▶ **Your objective**:
From the first line down to the one containing "[#resource-class-authentication-token]", reproduce the entries below exactly and leave out the pictures.

(Beginning of Provided entries)

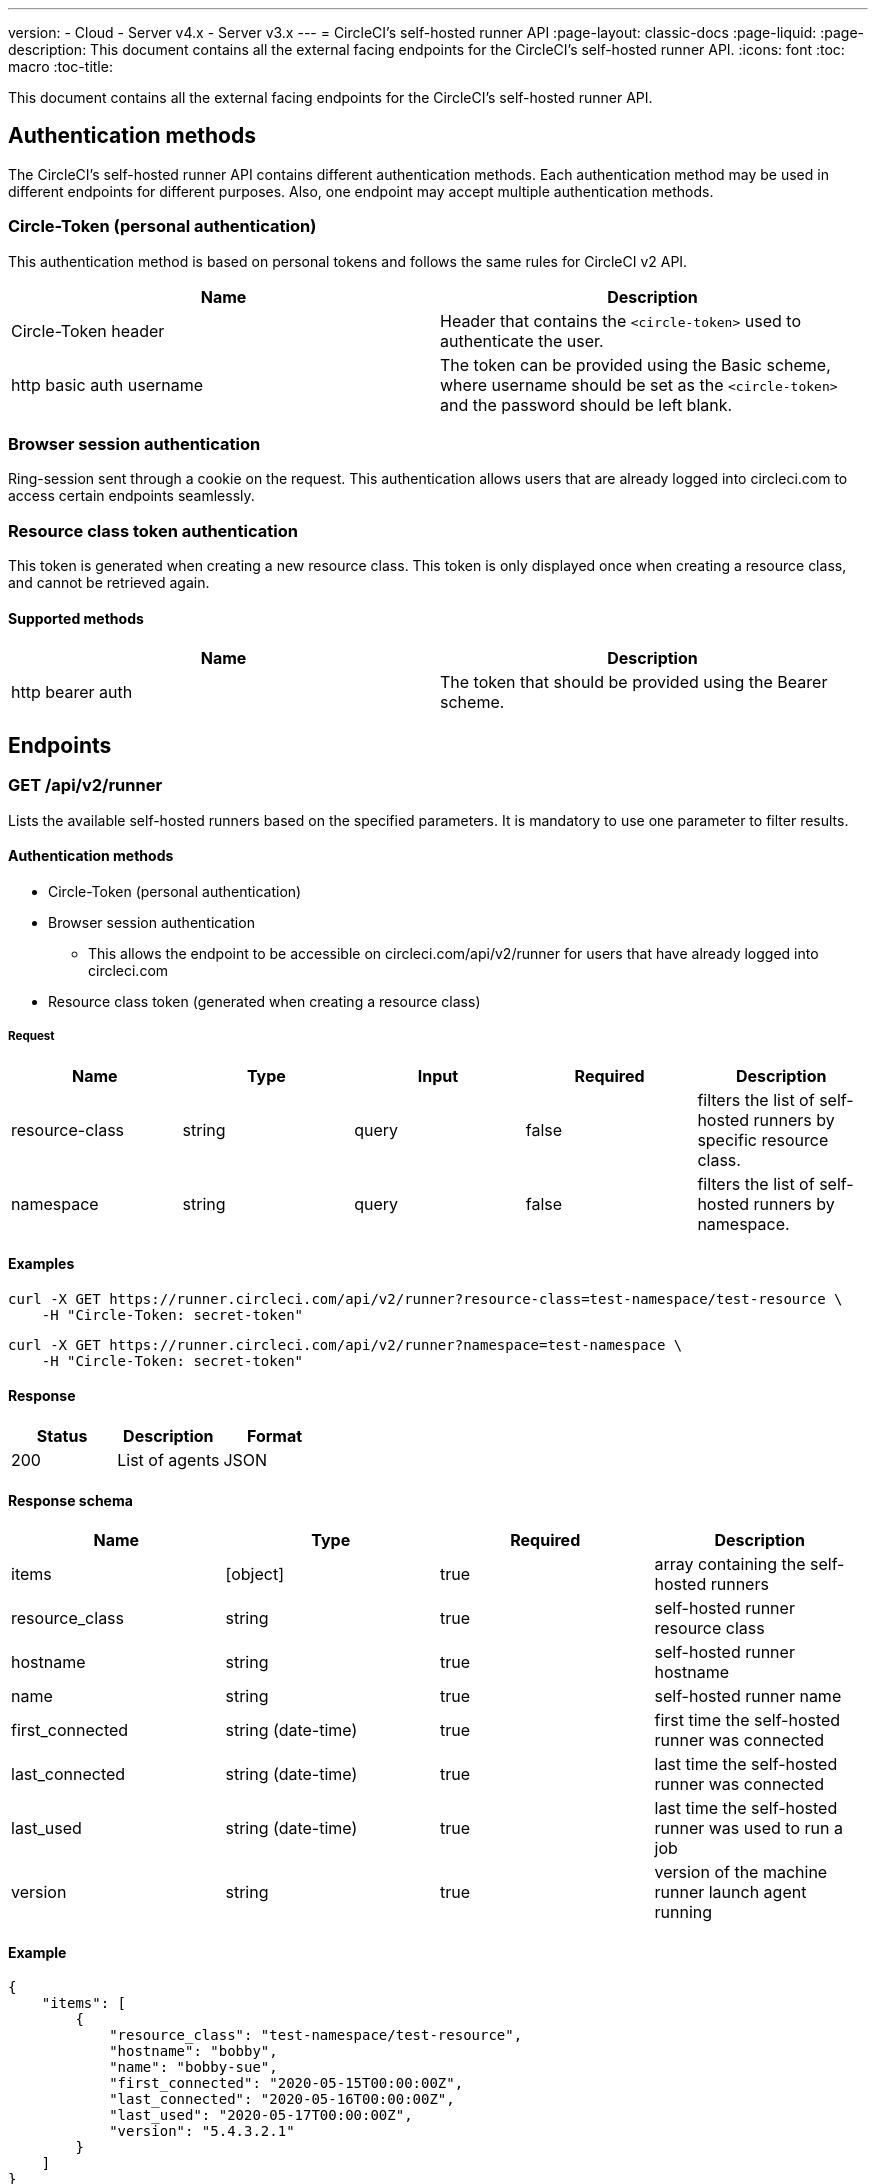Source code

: ---
version:
- Cloud
- Server v4.x
- Server v3.x
---
= CircleCI's self-hosted runner API
:page-layout: classic-docs
:page-liquid:
:page-description: This document contains all the external facing endpoints for the CircleCI's self-hosted runner API.
:icons: font
:toc: macro
:toc-title:

This document contains all the external facing endpoints for the CircleCI's self-hosted runner API.

toc::[]

[#authentication-methods]
== Authentication methods

The CircleCI's self-hosted runner API contains different authentication methods. Each authentication method may be used in different endpoints for different purposes. Also, one endpoint may accept multiple authentication methods.

[#circle-token-personal-authentication]
=== Circle-Token (personal authentication)

This authentication method is based on personal tokens and follows the same rules for CircleCI v2 API.

[.table.table-striped]
[cols=2*, options="header", stripes=even]
|===
| Name
| Description

| Circle-Token header
| Header that contains the `<circle-token>` used to authenticate the user.

| http basic auth username
| The token can be provided using the Basic scheme, where username should be set as the `<circle-token>` and the password should be left blank.
|===

[#browser-session-authentication]
=== Browser session authentication

Ring-session sent through a cookie on the request. This authentication allows users that are already logged into circleci.com to access certain endpoints seamlessly.

[#resource-class-authentication-token]
=== Resource class token authentication

This token is generated when creating a new resource class. This token is only displayed once when creating a resource class, and cannot be retrieved again.

[#supported-methods]
==== Supported methods

[.table.table-striped]
[cols=2*, options="header", stripes=even]
|===
| Name
| Description

| http bearer auth
| The token that should be provided using the Bearer scheme.
|===

[#endpoints]
== Endpoints

[#get-api-v2-runner]
=== GET /api/v2/runner

Lists the available self-hosted runners based on the specified parameters. It is mandatory to use one parameter to filter results.

[#authentication-methods]
==== Authentication methods

* Circle-Token (personal authentication)
* Browser session authentication
** This allows the endpoint to be accessible on circleci.com/api/v2/runner for users that have already logged into circleci.com
* Resource class token (generated when creating a resource class)

[#request]
===== Request

[.table.table-striped]
[cols=5*, options="header", stripes=even]
|===
| Name
| Type
| Input
| Required
| Description

| resource-class
| string
| query
| false
| filters the list of self-hosted runners by specific resource class.

| namespace
| string
| query
| false
| filters the list of self-hosted runners by namespace.
|===

[#examples]
==== Examples

```shell
curl -X GET https://runner.circleci.com/api/v2/runner?resource-class=test-namespace/test-resource \
    -H "Circle-Token: secret-token"
```

```shell
curl -X GET https://runner.circleci.com/api/v2/runner?namespace=test-namespace \
    -H "Circle-Token: secret-token"
```

[#response]
==== Response

[.table.table-striped]
[cols=3*, options="header", stripes=even]
|===
| Status
| Description
| Format

|200
|List of agents
|JSON
|===

[#response-schema]
==== Response schema

[.table.table-striped]
[cols=4*, options="header", stripes=even]
|===
| Name
| Type
| Required
| Description

|items
|[object]
|true
|array containing the self-hosted runners

|resource_class
|string
|true
|self-hosted runner resource class

|hostname
|string
|true
|self-hosted runner hostname

|name
|string
|true
|self-hosted runner name

|first_connected
|string (date-time)
|true
|first time the self-hosted runner was connected

|last_connected
|string (date-time)
|true
|last time the self-hosted runner was connected

|last_used
|string (date-time)
|true
|last time the self-hosted runner was used to run a job

|version
|string
|true
|version of the machine runner launch agent running
|===

[#example]
==== Example

```json
{
    "items": [
        {
            "resource_class": "test-namespace/test-resource",
            "hostname": "bobby",
            "name": "bobby-sue",
            "first_connected": "2020-05-15T00:00:00Z",
            "last_connected": "2020-05-16T00:00:00Z",
            "last_used": "2020-05-17T00:00:00Z",
            "version": "5.4.3.2.1"
        }
    ]
}
```

[#get-api-v2-tasks]
=== GET /api/v2/tasks

Get the number of unclaimed tasks for a given resource class.

[#authentication-methods]
==== Authentication methods

* Circle-Token (personal authentication)
* Browser session authentication
** This allows the endpoint to be accessible on circleci.com/api/v2/runner for users that have already logged into circleci.com

[#request]
==== Request

[.table.table-striped]
[cols=5*, options="header", stripes=even]
|===
| Name
| Type
| Input
| Required
| Description

| resource-class
| string
| query
| true
| filters tasks by specific resource class.
|===

[#examples]
==== Examples

```shell
curl -X GET https://runner.circleci.com/api/v2/tasks?resource-class=test-namespace/test-resource \
    -H "Circle-Token: secret-token"
```

[#response]
==== Response

[.table.table-striped]
[cols=3*, options="header", stripes=even]
|===
| Status
| Description
| Format

|200
|Number of unclaimed tasks
|JSON
|===

[#response-schema]
==== Response schema

[.table.table-striped]
[cols=4*, options="header", stripes=even]
|===
| Name
| Type
| Required
| Description

|unclaimed_task_count
|int
|true
|number of unclaimed tasks
|===

[#example]
==== Example

```json
{
    "unclaimed_task_count": 42
}
```

[#get-api-v2-tasks-running]
=== GET /api/v2/tasks/running

Get the number of running tasks for a given resource class.

[#authentication-methods]
==== Authentication methods

* Circle-Token (personal authentication)
* Browser Session Authentication
** This allows the endpoint to be accessible on circleci.com/api/v2/runner for users that have already logged into circleci.com.

[#request]
==== Request

[.table.table-striped]
[cols=5*, options="header", stripes=even]
|===
| Name
| Type
| Input
| Required
| Description

| resource-class
| string
| query
| true
| filters tasks by specific resource class.
|===

[#examples]
==== Examples

```shell
curl -X GET https://runner.circleci.com/api/v2/tasks/running?resource-class=test-namespace/test-resource \
    -H "Circle-Token: secret-token"
```

[#response]
==== Response

[.table.table-striped]
[cols=3*, options="header", stripes=even]
|===
| Status
| Description
| Format

|200
|Number of running tasks
|JSON
|===

[#response-schema]
==== Response schema

[.table.table-striped]
[cols=4*, options="header", stripes=even]
|===
| Name
| Type
| Required
| Description

|running_runner_tasks
|int
|true
|number of running tasks
|===

[#example]
==== Example

```json
{
    "running_runner_tasks": 42
}
```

(End of Provided entries)

▶ **Written reply**:
Source code

: ---
version:
- Cloud
- Server v4.x
- Server v3.x
---
= CircleCI's self-hosted runner API
:page-layout: classic-docs
:page-liquid:
:page-description: This document contains all the external facing endpoints for the CircleCI's self-hosted runner API.
:icons: font
:toc: macro
:toc-title:

This document contains all the external facing endpoints for the CircleCI's self-hosted runner API.

toc::[]

[#authentication-methods]
== Authentication methods

The CircleCI's self-hosted runner API contains different authentication methods. Each authentication method may be used in different endpoints for different purposes. Also, one endpoint may accept multiple authentication methods.

[#circle-token-personal-authentication]
=== Circle-Token (personal authentication)

This authentication method is based on personal tokens and follows the same rules for CircleCI v2 API.

[.table.table-striped]
[cols=2*, options="header", stripes=even]
|===
| Name
| Description

| Circle-Token header
| Header that contains the `<circle-token>` used to authenticate the user.

| http basic auth username
| The token can be provided using the Basic scheme, where username should be set as the `<circle-token>` and the password should be left blank.
|===

[#browser-session-authentication]
=== Browser session authentication

Ring-session sent through a cookie on the request. This authentication allows users that are already logged into circleci.com to access certain endpoints seamlessly.

[#resource-class-authentication-token]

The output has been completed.